### Work task
Reproduce the records word for word, apart from the images they contain.
Records to process: Begin
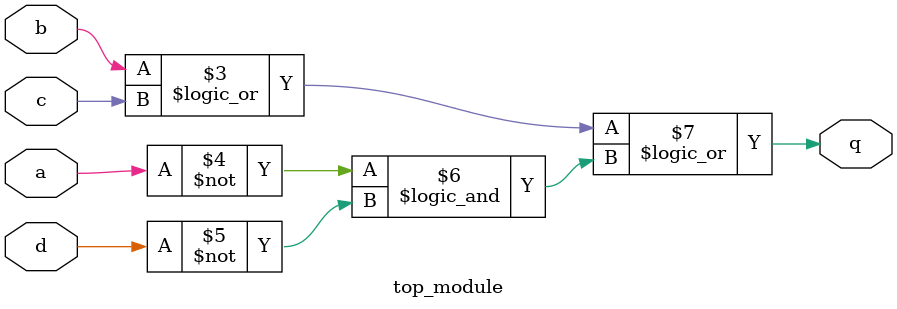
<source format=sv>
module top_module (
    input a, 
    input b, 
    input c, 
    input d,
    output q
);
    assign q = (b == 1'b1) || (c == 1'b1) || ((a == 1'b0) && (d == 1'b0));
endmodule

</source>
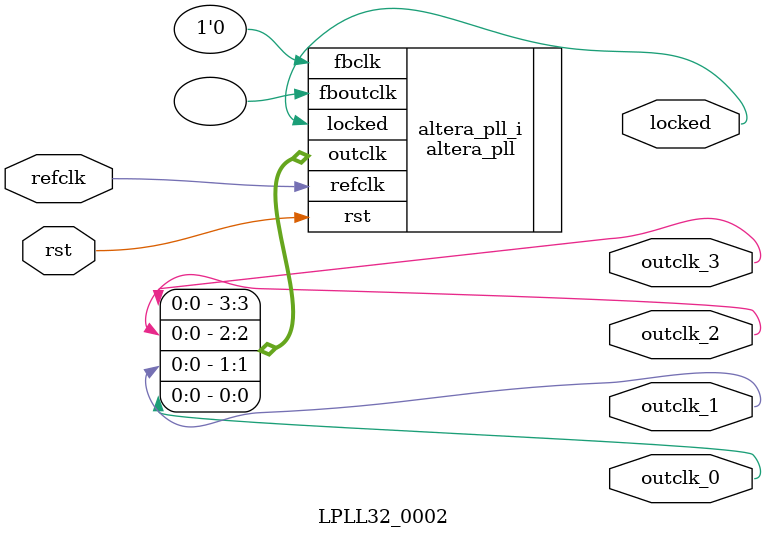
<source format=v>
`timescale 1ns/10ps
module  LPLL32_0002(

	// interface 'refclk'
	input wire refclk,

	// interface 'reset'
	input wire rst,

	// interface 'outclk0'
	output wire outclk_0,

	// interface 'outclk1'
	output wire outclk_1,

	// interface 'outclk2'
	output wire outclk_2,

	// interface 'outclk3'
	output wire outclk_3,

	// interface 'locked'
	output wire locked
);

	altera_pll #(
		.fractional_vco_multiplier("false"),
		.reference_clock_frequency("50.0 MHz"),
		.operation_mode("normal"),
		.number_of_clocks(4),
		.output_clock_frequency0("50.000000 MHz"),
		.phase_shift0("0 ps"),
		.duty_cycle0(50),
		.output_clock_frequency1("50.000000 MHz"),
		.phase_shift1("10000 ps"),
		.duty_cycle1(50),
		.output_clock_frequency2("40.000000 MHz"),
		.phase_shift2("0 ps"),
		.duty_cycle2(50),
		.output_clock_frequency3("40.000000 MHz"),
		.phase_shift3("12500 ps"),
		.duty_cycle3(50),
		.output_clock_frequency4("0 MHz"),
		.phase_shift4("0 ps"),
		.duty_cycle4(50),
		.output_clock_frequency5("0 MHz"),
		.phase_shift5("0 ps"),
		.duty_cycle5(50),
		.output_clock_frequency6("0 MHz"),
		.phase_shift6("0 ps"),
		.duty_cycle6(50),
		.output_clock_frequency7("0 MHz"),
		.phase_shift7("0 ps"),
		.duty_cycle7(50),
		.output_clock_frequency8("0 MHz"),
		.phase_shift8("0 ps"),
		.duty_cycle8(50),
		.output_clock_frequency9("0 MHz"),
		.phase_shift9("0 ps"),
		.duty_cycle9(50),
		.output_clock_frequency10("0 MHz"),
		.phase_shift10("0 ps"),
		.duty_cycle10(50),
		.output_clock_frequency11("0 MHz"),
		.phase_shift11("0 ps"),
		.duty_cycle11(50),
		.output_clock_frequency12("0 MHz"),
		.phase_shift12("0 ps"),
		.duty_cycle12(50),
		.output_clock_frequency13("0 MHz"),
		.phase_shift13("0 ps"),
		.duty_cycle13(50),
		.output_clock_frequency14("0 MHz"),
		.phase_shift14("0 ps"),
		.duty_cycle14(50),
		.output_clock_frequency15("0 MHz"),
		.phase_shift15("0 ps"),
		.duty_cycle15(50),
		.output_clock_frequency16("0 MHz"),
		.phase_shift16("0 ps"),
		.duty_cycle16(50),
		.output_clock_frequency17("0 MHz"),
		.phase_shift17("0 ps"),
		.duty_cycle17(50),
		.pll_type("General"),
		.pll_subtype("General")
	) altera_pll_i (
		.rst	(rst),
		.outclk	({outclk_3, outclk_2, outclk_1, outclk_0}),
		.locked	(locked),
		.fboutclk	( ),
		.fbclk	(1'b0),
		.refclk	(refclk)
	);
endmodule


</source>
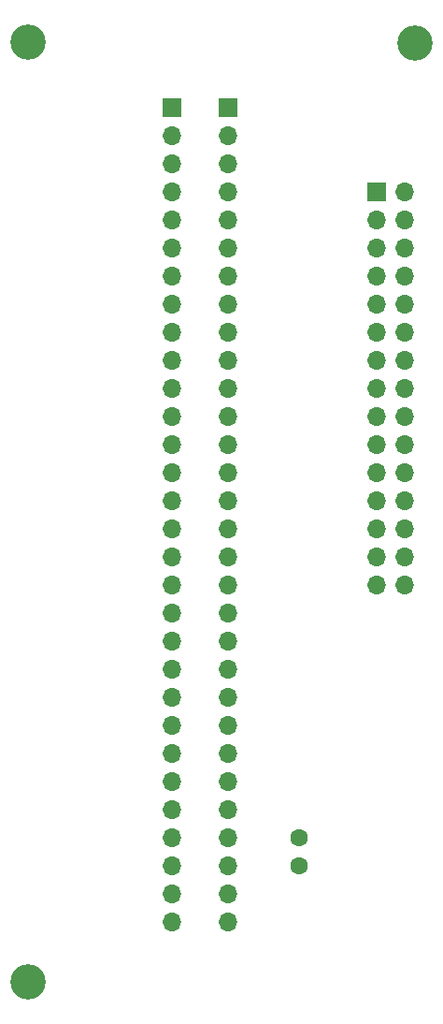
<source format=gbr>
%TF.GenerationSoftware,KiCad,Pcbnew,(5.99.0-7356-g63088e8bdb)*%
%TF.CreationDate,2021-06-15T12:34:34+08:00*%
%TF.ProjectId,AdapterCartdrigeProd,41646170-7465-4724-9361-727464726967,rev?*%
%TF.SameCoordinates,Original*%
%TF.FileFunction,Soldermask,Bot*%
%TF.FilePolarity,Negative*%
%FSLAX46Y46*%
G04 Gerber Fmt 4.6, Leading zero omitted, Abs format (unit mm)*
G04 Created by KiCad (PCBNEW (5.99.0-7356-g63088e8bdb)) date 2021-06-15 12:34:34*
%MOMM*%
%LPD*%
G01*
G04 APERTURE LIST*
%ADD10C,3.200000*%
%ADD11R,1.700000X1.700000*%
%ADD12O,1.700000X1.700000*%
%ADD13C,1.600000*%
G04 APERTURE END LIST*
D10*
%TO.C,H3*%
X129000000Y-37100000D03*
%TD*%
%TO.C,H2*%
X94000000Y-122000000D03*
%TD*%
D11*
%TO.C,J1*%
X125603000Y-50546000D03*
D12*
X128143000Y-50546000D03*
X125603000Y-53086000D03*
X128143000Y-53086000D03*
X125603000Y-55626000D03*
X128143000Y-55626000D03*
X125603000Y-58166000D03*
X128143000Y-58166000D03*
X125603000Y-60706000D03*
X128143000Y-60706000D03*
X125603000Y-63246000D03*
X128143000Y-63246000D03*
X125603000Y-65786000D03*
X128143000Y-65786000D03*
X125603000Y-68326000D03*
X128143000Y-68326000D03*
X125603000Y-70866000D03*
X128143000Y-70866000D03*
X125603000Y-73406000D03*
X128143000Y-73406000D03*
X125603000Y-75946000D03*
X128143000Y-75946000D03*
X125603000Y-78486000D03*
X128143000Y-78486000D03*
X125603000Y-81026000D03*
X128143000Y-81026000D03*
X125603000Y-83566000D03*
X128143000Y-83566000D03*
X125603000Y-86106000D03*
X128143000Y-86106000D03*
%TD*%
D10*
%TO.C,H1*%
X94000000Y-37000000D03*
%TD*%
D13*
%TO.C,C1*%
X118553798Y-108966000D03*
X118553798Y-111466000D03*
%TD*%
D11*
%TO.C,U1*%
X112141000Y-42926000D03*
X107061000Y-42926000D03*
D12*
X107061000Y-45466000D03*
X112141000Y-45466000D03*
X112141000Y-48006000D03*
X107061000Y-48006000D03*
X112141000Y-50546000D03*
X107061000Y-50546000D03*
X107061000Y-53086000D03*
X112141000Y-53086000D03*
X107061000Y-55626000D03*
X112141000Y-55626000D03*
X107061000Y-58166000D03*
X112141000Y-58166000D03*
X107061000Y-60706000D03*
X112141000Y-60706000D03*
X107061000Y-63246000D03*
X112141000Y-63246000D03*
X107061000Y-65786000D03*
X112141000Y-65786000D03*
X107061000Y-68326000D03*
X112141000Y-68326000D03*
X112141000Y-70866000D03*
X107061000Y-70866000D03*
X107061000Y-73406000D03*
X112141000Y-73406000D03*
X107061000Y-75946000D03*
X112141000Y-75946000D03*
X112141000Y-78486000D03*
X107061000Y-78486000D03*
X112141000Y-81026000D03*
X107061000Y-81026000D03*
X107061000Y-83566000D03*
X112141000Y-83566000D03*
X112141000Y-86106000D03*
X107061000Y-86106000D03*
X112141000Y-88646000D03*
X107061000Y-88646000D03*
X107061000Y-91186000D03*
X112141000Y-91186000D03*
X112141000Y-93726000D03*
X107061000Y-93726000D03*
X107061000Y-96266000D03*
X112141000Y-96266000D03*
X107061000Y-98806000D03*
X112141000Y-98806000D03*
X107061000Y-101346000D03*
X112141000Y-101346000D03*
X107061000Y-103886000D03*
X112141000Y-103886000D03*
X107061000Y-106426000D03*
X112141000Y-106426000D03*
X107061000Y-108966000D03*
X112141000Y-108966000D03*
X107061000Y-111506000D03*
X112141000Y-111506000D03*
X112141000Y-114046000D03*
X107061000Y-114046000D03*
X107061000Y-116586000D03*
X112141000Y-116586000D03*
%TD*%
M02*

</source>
Records to process: End
### Completed task
<source format=sv>
module top_module (
    input a, 
    input b, 
    input c, 
    input d,
    output q
);
    assign q = (b == 1'b1) || (c == 1'b1) || ((a == 1'b0) && (d == 1'b0));
endmodule

</source>
<source format=v>
`timescale 1ns/10ps
module  LPLL32_0002(

	// interface 'refclk'
	input wire refclk,

	// interface 'reset'
	input wire rst,

	// interface 'outclk0'
	output wire outclk_0,

	// interface 'outclk1'
	output wire outclk_1,

	// interface 'outclk2'
	output wire outclk_2,

	// interface 'outclk3'
	output wire outclk_3,

	// interface 'locked'
	output wire locked
);

	altera_pll #(
		.fractional_vco_multiplier("false"),
		.reference_clock_frequency("50.0 MHz"),
		.operation_mode("normal"),
		.number_of_clocks(4),
		.output_clock_frequency0("50.000000 MHz"),
		.phase_shift0("0 ps"),
		.duty_cycle0(50),
		.output_clock_frequency1("50.000000 MHz"),
		.phase_shift1("10000 ps"),
		.duty_cycle1(50),
		.output_clock_frequency2("40.000000 MHz"),
		.phase_shift2("0 ps"),
		.duty_cycle2(50),
		.output_clock_frequency3("40.000000 MHz"),
		.phase_shift3("12500 ps"),
		.duty_cycle3(50),
		.output_clock_frequency4("0 MHz"),
		.phase_shift4("0 ps"),
		.duty_cycle4(50),
		.output_clock_frequency5("0 MHz"),
		.phase_shift5("0 ps"),
		.duty_cycle5(50),
		.output_clock_frequency6("0 MHz"),
		.phase_shift6("0 ps"),
		.duty_cycle6(50),
		.output_clock_frequency7("0 MHz"),
		.phase_shift7("0 ps"),
		.duty_cycle7(50),
		.output_clock_frequency8("0 MHz"),
		.phase_shift8("0 ps"),
		.duty_cycle8(50),
		.output_clock_frequency9("0 MHz"),
		.phase_shift9("0 ps"),
		.duty_cycle9(50),
		.output_clock_frequency10("0 MHz"),
		.phase_shift10("0 ps"),
		.duty_cycle10(50),
		.output_clock_frequency11("0 MHz"),
		.phase_shift11("0 ps"),
		.duty_cycle11(50),
		.output_clock_frequency12("0 MHz"),
		.phase_shift12("0 ps"),
		.duty_cycle12(50),
		.output_clock_frequency13("0 MHz"),
		.phase_shift13("0 ps"),
		.duty_cycle13(50),
		.output_clock_frequency14("0 MHz"),
		.phase_shift14("0 ps"),
		.duty_cycle14(50),
		.output_clock_frequency15("0 MHz"),
		.phase_shift15("0 ps"),
		.duty_cycle15(50),
		.output_clock_frequency16("0 MHz"),
		.phase_shift16("0 ps"),
		.duty_cycle16(50),
		.output_clock_frequency17("0 MHz"),
		.phase_shift17("0 ps"),
		.duty_cycle17(50),
		.pll_type("General"),
		.pll_subtype("General")
	) altera_pll_i (
		.rst	(rst),
		.outclk	({outclk_3, outclk_2, outclk_1, outclk_0}),
		.locked	(locked),
		.fboutclk	( ),
		.fbclk	(1'b0),
		.refclk	(refclk)
	);
endmodule


</source>
<source format=gbr>
%TF.GenerationSoftware,KiCad,Pcbnew,(5.99.0-7356-g63088e8bdb)*%
%TF.CreationDate,2021-06-15T12:34:34+08:00*%
%TF.ProjectId,AdapterCartdrigeProd,41646170-7465-4724-9361-727464726967,rev?*%
%TF.SameCoordinates,Original*%
%TF.FileFunction,Soldermask,Bot*%
%TF.FilePolarity,Negative*%
%FSLAX46Y46*%
G04 Gerber Fmt 4.6, Leading zero omitted, Abs format (unit mm)*
G04 Created by KiCad (PCBNEW (5.99.0-7356-g63088e8bdb)) date 2021-06-15 12:34:34*
%MOMM*%
%LPD*%
G01*
G04 APERTURE LIST*
%ADD10C,3.200000*%
%ADD11R,1.700000X1.700000*%
%ADD12O,1.700000X1.700000*%
%ADD13C,1.600000*%
G04 APERTURE END LIST*
D10*
%TO.C,H3*%
X129000000Y-37100000D03*
%TD*%
%TO.C,H2*%
X94000000Y-122000000D03*
%TD*%
D11*
%TO.C,J1*%
X125603000Y-50546000D03*
D12*
X128143000Y-50546000D03*
X125603000Y-53086000D03*
X128143000Y-53086000D03*
X125603000Y-55626000D03*
X128143000Y-55626000D03*
X125603000Y-58166000D03*
X128143000Y-58166000D03*
X125603000Y-60706000D03*
X128143000Y-60706000D03*
X125603000Y-63246000D03*
X128143000Y-63246000D03*
X125603000Y-65786000D03*
X128143000Y-65786000D03*
X125603000Y-68326000D03*
X128143000Y-68326000D03*
X125603000Y-70866000D03*
X128143000Y-70866000D03*
X125603000Y-73406000D03*
X128143000Y-73406000D03*
X125603000Y-75946000D03*
X128143000Y-75946000D03*
X125603000Y-78486000D03*
X128143000Y-78486000D03*
X125603000Y-81026000D03*
X128143000Y-81026000D03*
X125603000Y-83566000D03*
X128143000Y-83566000D03*
X125603000Y-86106000D03*
X128143000Y-86106000D03*
%TD*%
D10*
%TO.C,H1*%
X94000000Y-37000000D03*
%TD*%
D13*
%TO.C,C1*%
X118553798Y-108966000D03*
X118553798Y-111466000D03*
%TD*%
D11*
%TO.C,U1*%
X112141000Y-42926000D03*
X107061000Y-42926000D03*
D12*
X107061000Y-45466000D03*
X112141000Y-45466000D03*
X112141000Y-48006000D03*
X107061000Y-48006000D03*
X112141000Y-50546000D03*
X107061000Y-50546000D03*
X107061000Y-53086000D03*
X112141000Y-53086000D03*
X107061000Y-55626000D03*
X112141000Y-55626000D03*
X107061000Y-58166000D03*
X112141000Y-58166000D03*
X107061000Y-60706000D03*
X112141000Y-60706000D03*
X107061000Y-63246000D03*
X112141000Y-63246000D03*
X107061000Y-65786000D03*
X112141000Y-65786000D03*
X107061000Y-68326000D03*
X112141000Y-68326000D03*
X112141000Y-70866000D03*
X107061000Y-70866000D03*
X107061000Y-73406000D03*
X112141000Y-73406000D03*
X107061000Y-75946000D03*
X112141000Y-75946000D03*
X112141000Y-78486000D03*
X107061000Y-78486000D03*
X112141000Y-81026000D03*
X107061000Y-81026000D03*
X107061000Y-83566000D03*
X112141000Y-83566000D03*
X112141000Y-86106000D03*
X107061000Y-86106000D03*
X112141000Y-88646000D03*
X107061000Y-88646000D03*
X107061000Y-91186000D03*
X112141000Y-91186000D03*
X112141000Y-93726000D03*
X107061000Y-93726000D03*
X107061000Y-96266000D03*
X112141000Y-96266000D03*
X107061000Y-98806000D03*
X112141000Y-98806000D03*
X107061000Y-101346000D03*
X112141000Y-101346000D03*
X107061000Y-103886000D03*
X112141000Y-103886000D03*
X107061000Y-106426000D03*
X112141000Y-106426000D03*
X107061000Y-108966000D03*
X112141000Y-108966000D03*
X107061000Y-111506000D03*
X112141000Y-111506000D03*
X112141000Y-114046000D03*
X107061000Y-114046000D03*
X107061000Y-116586000D03*
X112141000Y-116586000D03*
%TD*%
M02*

</source>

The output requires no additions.